*Aim of the task*:
Reproduce the items from the first line up to and including the line with "process. Sometimes a diagnostic model of your", switching "doctor" to "dentist" wherever it occurs and leaving everything else unchanged.

*Recorded information*:
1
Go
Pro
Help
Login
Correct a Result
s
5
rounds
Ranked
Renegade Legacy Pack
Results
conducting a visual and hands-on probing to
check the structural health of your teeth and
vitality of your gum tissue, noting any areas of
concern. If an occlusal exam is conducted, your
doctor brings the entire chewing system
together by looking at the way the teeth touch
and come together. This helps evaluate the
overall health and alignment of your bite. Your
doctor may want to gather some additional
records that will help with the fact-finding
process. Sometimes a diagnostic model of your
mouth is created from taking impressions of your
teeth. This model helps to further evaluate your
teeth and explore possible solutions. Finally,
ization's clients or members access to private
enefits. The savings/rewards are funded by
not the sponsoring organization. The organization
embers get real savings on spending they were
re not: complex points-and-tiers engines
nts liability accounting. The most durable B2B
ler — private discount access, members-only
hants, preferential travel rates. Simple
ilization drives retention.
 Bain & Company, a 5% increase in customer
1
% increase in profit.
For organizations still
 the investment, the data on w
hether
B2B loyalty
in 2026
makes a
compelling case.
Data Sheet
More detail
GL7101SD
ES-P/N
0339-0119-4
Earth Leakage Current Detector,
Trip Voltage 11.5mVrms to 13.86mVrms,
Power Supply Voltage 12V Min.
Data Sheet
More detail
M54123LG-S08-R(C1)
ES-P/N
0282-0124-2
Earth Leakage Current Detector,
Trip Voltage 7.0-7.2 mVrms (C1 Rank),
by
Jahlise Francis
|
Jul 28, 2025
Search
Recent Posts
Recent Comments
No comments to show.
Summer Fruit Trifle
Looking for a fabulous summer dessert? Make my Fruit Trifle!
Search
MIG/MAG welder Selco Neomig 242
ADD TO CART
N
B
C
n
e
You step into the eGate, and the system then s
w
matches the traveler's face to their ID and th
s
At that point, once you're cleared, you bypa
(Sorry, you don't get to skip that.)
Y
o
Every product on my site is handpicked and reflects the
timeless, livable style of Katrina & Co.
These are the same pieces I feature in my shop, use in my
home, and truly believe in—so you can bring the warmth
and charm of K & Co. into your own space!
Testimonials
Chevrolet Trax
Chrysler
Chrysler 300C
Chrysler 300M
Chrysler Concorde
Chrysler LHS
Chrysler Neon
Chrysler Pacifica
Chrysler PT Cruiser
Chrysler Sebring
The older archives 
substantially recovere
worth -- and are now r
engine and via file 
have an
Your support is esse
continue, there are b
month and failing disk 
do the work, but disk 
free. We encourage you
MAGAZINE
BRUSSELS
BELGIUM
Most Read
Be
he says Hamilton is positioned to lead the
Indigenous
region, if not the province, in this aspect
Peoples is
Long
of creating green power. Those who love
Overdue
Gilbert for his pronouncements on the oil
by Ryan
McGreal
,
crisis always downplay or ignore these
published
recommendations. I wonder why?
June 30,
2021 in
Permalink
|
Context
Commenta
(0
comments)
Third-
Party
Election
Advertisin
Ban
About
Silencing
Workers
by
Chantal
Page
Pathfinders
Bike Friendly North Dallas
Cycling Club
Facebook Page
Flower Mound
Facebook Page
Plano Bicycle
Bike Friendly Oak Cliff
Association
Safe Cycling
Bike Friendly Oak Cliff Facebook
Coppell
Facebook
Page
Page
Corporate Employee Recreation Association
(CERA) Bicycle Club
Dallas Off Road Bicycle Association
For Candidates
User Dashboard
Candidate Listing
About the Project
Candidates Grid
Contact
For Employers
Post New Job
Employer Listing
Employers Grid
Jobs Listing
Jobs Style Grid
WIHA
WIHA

*Response*:
1
Go
Pro
Help
Login
Correct a Result
s
5
rounds
Ranked
Renegade Legacy Pack
Results
conducting a visual and hands-on probing to
check the structural health of your teeth and
vitality of your gum tissue, noting any areas of
concern. If an occlusal exam is conducted, your
dentist brings the entire chewing system
together by looking at the way the teeth touch
and come together. This helps evaluate the
overall health and alignment of your bite. Your
dentist may want to gather some additional
records that will help with the fact-finding
process. Sometimes a diagnostic model of your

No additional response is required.